As far as my business associates back in the States were concerned, it was the same old game I had always played, which was that I had vanished, and nobody knew where. I was hiding out somewhere, probably Mexico or France, with some starlet, and that was that. When I went to Cuba to see Ernest, nobody knew I went, and when I went to Zihuatanejo with Helga on those trips, my people were close-mouthed at all times about anything and everything that concerned me.

And so I flew from Tokyo to India. I stayed in New Delhi briefly, but only because the plane landed there. It didn’t interest me. Delhi struck me as just another filthy city with a lot of jerry-built modern buildings.

I went to Calcutta, and quickly left. There was a cholera epidemic, and I found out that this was an annual event. People were dying in the streets. It was hard to tell the dead from the living, mind you – these poor scrawny kids, women and children, living in a patch of gutter, sharing it with their sacred cows. Calcutta disgusted me even more than Tokyo, because there was such an extraordinary contrast between the few rich Indians and the fat tourists and the teeming masses. You can believe me, it took all my courage to walk through the streets. You know how I feel about filth and contamination. This was like plunging in a cesspool.

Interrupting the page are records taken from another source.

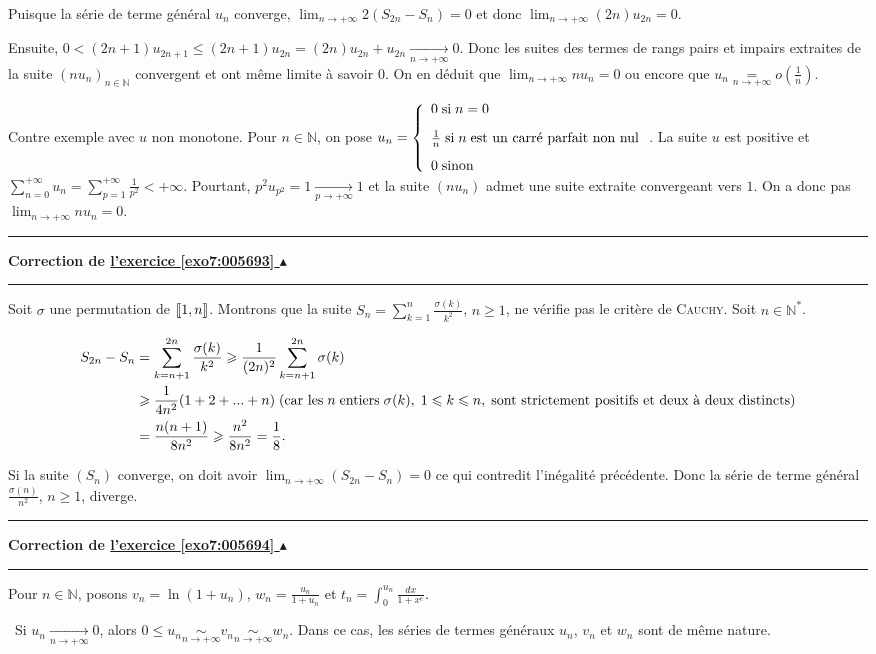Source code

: \documentclass[11pt,a4paper]{article}
\newcommand{\Nn}{\mathbb{N}} \newcommand{\N}{\mathbb{N}}
\newcommand{\llbracket}{\left[\kern-0.15em\left[}
\newcommand{\rrbracket}{\right]\kern-0.15em\right]}
\newcounter{exo}
\newcommand{\correction}[1]{\hypertarget{cor7:#1}{}\label{cor7:#1}{\bf Correction de \hyperlink{exo7:#1}{l'exercice \ref{exo7:#1} $\blacktriangle$}}\vspace{1mm}\hrule\vspace{1mm}}
\newcommand{\fincorrection}{\vspace{1mm}\hrule\vspace*{7mm}}
\begin{document}
Puisque la série de terme général $u_n$ converge, $\lim_{n \rightarrow +\infty}2(S_{2n} - S_n)=0$ et donc $\lim_{n \rightarrow +\infty}(2n)u_{2n}=0$.

Ensuite, $0 < (2n+1)u_{2n+1}\leqslant(2n+1)u_{2n}=(2n)u_{2n}+u_{2n}\underset{n\rightarrow+\infty}{\rightarrow}0$. Donc les suites des termes de rangs pairs et impairs extraites de la suite $(nu_n)_{n\in\Nn}$ convergent et ont même limite à savoir $0$. On en déduit que $\lim_{n \rightarrow +\infty}nu_n=0$ ou encore que $u_n\underset{n\rightarrow+\infty}{=}o\left(\frac{1}{n}\right)$.

Contre exemple avec $u$ non monotone. Pour $n\in\Nn$, on pose $u_n=\left\{
\begin{array}{l}
0\;\text{si}\;n=0\\
\rule[-4mm]{0mm}{10mm}\frac{1}{n}\;\text{si}\;n\;\text{est un carré parfait non nul}\\
0\;\text{sinon}
\end{array}
\right.$. La suite $u$ est positive et $\sum_{n=0}^{+\infty}u_n=\sum_{p=1}^{+\infty}\frac{1}{p^2}<+\infty$. Pourtant, $p^2u_{p^2}=1\underset{p\rightarrow+\infty}{\rightarrow}1$ et la suite $(nu_n)$ admet une suite extraite convergeant vers $1$. On a donc pas $\lim_{n \rightarrow +\infty}nu_n=0$.
\fincorrection
\correction{005693}
Soit $\sigma$ une permutation de $\llbracket1,n\rrbracket$. Montrons que la suite $S_n=\sum_{k=1}^{n}\frac{\sigma(k)}{k^2}$, $n\geqslant1$, ne vérifie pas le critère de \textsc{Cauchy}. Soit $n\in\Nn^*$.

\begin{align*}\ensuremath
S_{2n}-S_n&=\sum_{k=n+1}^{2n}\frac{\sigma(k)}{k^2}\geqslant\frac{1}{(2n)^2}\sum_{k=n+1}^{2n}\sigma(k)\\
 &\geqslant\frac{1}{4n^2}(1+2+...+n)\;(\text{car les}\;n\;\text{entiers}\;\sigma(k),\;1\leqslant k\leqslant n,\;\text{sont strictement positifs et deux à deux distincts})\\
 &=\frac{n(n+1)}{8n^2}\geqslant\frac{n^2}{8n^2}=\frac{1}{8}.
\end{align*}

Si la suite $(S_n)$ converge, on doit avoir $\lim_{n \rightarrow +\infty}(S_{2n}-S_n)=0$ ce qui contredit l'inégalité précédente. Donc la série de terme général $\frac{\sigma(n)}{n^2}$, $n\geqslant1$, diverge.
\fincorrection
\correction{005694}
Pour $n\in\Nn$, posons $v_n=\ln(1+u_n)$, $w_n=\frac{u_n}{1+u_n}$ et $t_n=\int_{0}^{u_n}\frac{dx}{1+x^e}$.

\textbullet~Si $u_n\underset{n\rightarrow+\infty}{\rightarrow}0$, alors $0\leqslant u_n\underset{n\rightarrow+\infty}{\sim}v_n\underset{n\rightarrow+\infty}{\sim}w_n$. Dans ce cas, les séries de termes généraux $u_n$, $v_n$ et $w_n$ sont de même nature.
\end{document}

In that case, why did you do it?

Curiosity overcame my repugnance. They must have thought I was some apparition from outer space, because I walked through those streets wearing white gloves and spraying my throat with a special spray from time to time. I would have worn a surgical mask, but I knew it would have drawn a crowd.

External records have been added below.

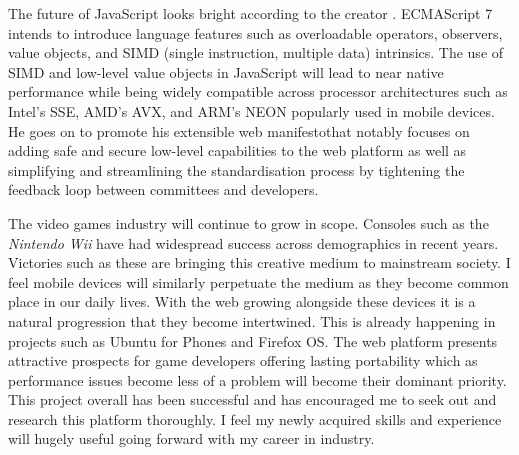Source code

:\documentclass[final]{cmpreport}
\begin{document}
The future of JavaScript looks bright according to the creator \citet{Eich}. ECMAScript 7 intends to introduce language features such as overloadable operators, observers, value objects, and SIMD (single instruction, multiple data) intrinsics. The use of SIMD and low-level value objects in JavaScript will lead to near native performance while being widely compatible across processor architectures such as Intel's SSE, AMD's AVX, and ARM's NEON popularly used in mobile devices. He goes on to promote his extensible web manifesto\footnotemark that notably focuses on adding safe and secure low-level capabilities to the web platform as well as simplifying and streamlining the standardisation process by tightening the feedback loop between committees and developers.


The video games industry will continue to grow in scope. Consoles such as the \textit{Nintendo Wii} have had widespread success across demographics in recent years. Victories such as these are bringing this creative medium to mainstream society. I feel mobile devices will similarly perpetuate the medium as they become common place in our daily lives. With the web growing alongside these devices it is a natural progression that they become intertwined. This is already happening in projects such as Ubuntu for Phones and Firefox OS. The web platform presents attractive prospects for game developers offering lasting portability which as performance issues become less of a problem will become their dominant priority. This project overall has been successful and has encouraged me to seek out and research this platform thoroughly. I feel my newly acquired skills and experience will hugely useful going forward with my career in industry.

\clearpage

\end{document}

I became a vegetarian during my stay there, too, because I thought there was less chance of getting poisoned from their vegetables than their meat.

After the experience in Calcutta I almost left the country. I said to myself, ‘This country has nothing to offer except a few beautiful temples, poverty, filth, and superstition. I’m not learning anything, I’m just confirming my prejudices.’

But I decided it would be foolish, having come so far, to flee so quickly, and that’s when I took a better look at the addresses Helga had given me. I remembered she had shown me a book about the holy city of Benares, where all the fakirs and babas worshipped by the banks of the Ganges. It had great meaning for the Indians, and it was on my way back to New Delhi. I wanted to please Helga, to show her that I was more broad-minded than she thought I was, and open to new experience. I hired an air-conditioned car and chauffeur and went to Benares – now they call it Varanasi, but then it was Benares. The chauffeur was a student, bright and friendly. He acted as a guide for me.

It’s almost always been my habit to get up pretty early in the morning, so it was no problem for me when he wanted to get down to the river, the Ganges, at five o’clock in the morning, just when the action started.

That’s a sight I’ll never forget. I had read about Benares and it had a certain legendary quality for me, but you never believe that things will be as exotic as they really are. I visited the temples. I saw the burning ghats along the river, where they were cremating the bodies of their dead. The Ganges was just a stream of mud and crap. But it’s holy. Boy, if that’s holy! The people had come down to the river just as soon as the sun was up, before they had to go to work, and they were bathing in this brown soup, this slop, and drinking it.